Work to complete:
1/ According to the kubectl scripting text, which subresources does the --subresource flag currently support?
2/ Using the kubectl scripting text, explain why a script should fully qualify the resource version, as in jobs.v1.batch/myjob.
3/ Carry on with the kubectl scripting text from the point after its last sentence.

Excerpt to read:

════════════════════

Using kubectl in Reusable Scripts
For a stable output in a script:
- Request one of the machine-oriented output forms, such as -o name, -o json, -o yaml, -o go-template, or -o jsonpath.
- Fully-qualify the version. For example, jobs.v1.batch/myjob. This will ensure that kubectl does not use its default version that can change over time.
- Don't rely on context, preferences, or other implicit states.
Subresources
- You can use the --subresource alpha flag for kubectl commands like get, patch, edit and replace to fetch and update subresources for all resources that support them. Currently, only the status and scale subresources are supported.
- The API contract against a subresource is identical to a full resource. While updating the status subresource to a new value, keep in mind that the subresource could be potentially reconciled by a controller to a different value.

════════════════════

Recorded data:
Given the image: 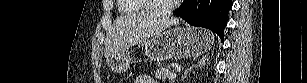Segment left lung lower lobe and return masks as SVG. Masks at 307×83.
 Here are the masks:
<instances>
[{
    "mask_svg": "<svg viewBox=\"0 0 307 83\" xmlns=\"http://www.w3.org/2000/svg\"><path fill=\"white\" fill-rule=\"evenodd\" d=\"M232 4V0H184L174 14L190 25L212 30L223 40Z\"/></svg>",
    "mask_w": 307,
    "mask_h": 83,
    "instance_id": "0a47b994",
    "label": "left lung lower lobe"
}]
</instances>
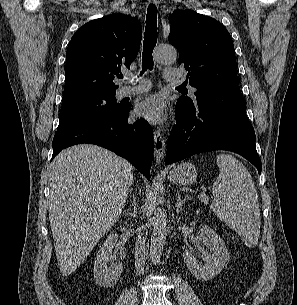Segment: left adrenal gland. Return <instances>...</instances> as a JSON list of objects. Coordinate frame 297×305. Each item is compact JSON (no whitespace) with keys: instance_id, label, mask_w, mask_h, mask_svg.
<instances>
[{"instance_id":"left-adrenal-gland-1","label":"left adrenal gland","mask_w":297,"mask_h":305,"mask_svg":"<svg viewBox=\"0 0 297 305\" xmlns=\"http://www.w3.org/2000/svg\"><path fill=\"white\" fill-rule=\"evenodd\" d=\"M187 200H188L187 197L181 199L180 194H178L177 200H176V203H175V211H176L177 214L182 210V206L185 204V202Z\"/></svg>"}]
</instances>
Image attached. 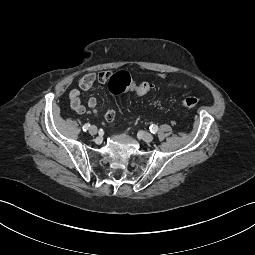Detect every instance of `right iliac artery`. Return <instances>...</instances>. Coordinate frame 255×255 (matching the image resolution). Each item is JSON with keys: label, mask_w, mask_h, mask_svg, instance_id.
Returning <instances> with one entry per match:
<instances>
[{"label": "right iliac artery", "mask_w": 255, "mask_h": 255, "mask_svg": "<svg viewBox=\"0 0 255 255\" xmlns=\"http://www.w3.org/2000/svg\"><path fill=\"white\" fill-rule=\"evenodd\" d=\"M89 127H90V124L86 123L83 125L82 129H83V131H87L89 129Z\"/></svg>", "instance_id": "1"}]
</instances>
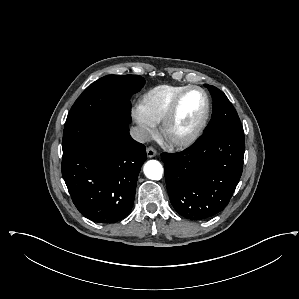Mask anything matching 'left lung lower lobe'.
<instances>
[{"label":"left lung lower lobe","instance_id":"0a47b994","mask_svg":"<svg viewBox=\"0 0 299 299\" xmlns=\"http://www.w3.org/2000/svg\"><path fill=\"white\" fill-rule=\"evenodd\" d=\"M244 152L243 132L219 130L203 134L182 152L163 153L167 190L175 210L191 220L222 211L241 177Z\"/></svg>","mask_w":299,"mask_h":299}]
</instances>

════════════════════

Responses for each task:
1/ Only the status and scale subresources.

2/ Fully qualifying the version keeps kubectl from using its default version, which can change over time. The script's output then stays stable.

3/
Best Practices
kubectl run
For kubectl run to satisfy infrastructure as code:
- Tag the image with a version-specific tag and don't move that tag to a new version. For example, use :v1234, v1.2.3, r03062016-1-4, rather than :latest [For more information, see Best Practices for Configuration].
- Check in the script for an image that is heavily parameterized.
- Switch to configuration files checked into source control for features that are needed, but not expressible via kubectl run flags.
You can use the --dry-run=client flag to preview the object that would be sent to your cluster, without really submitting it.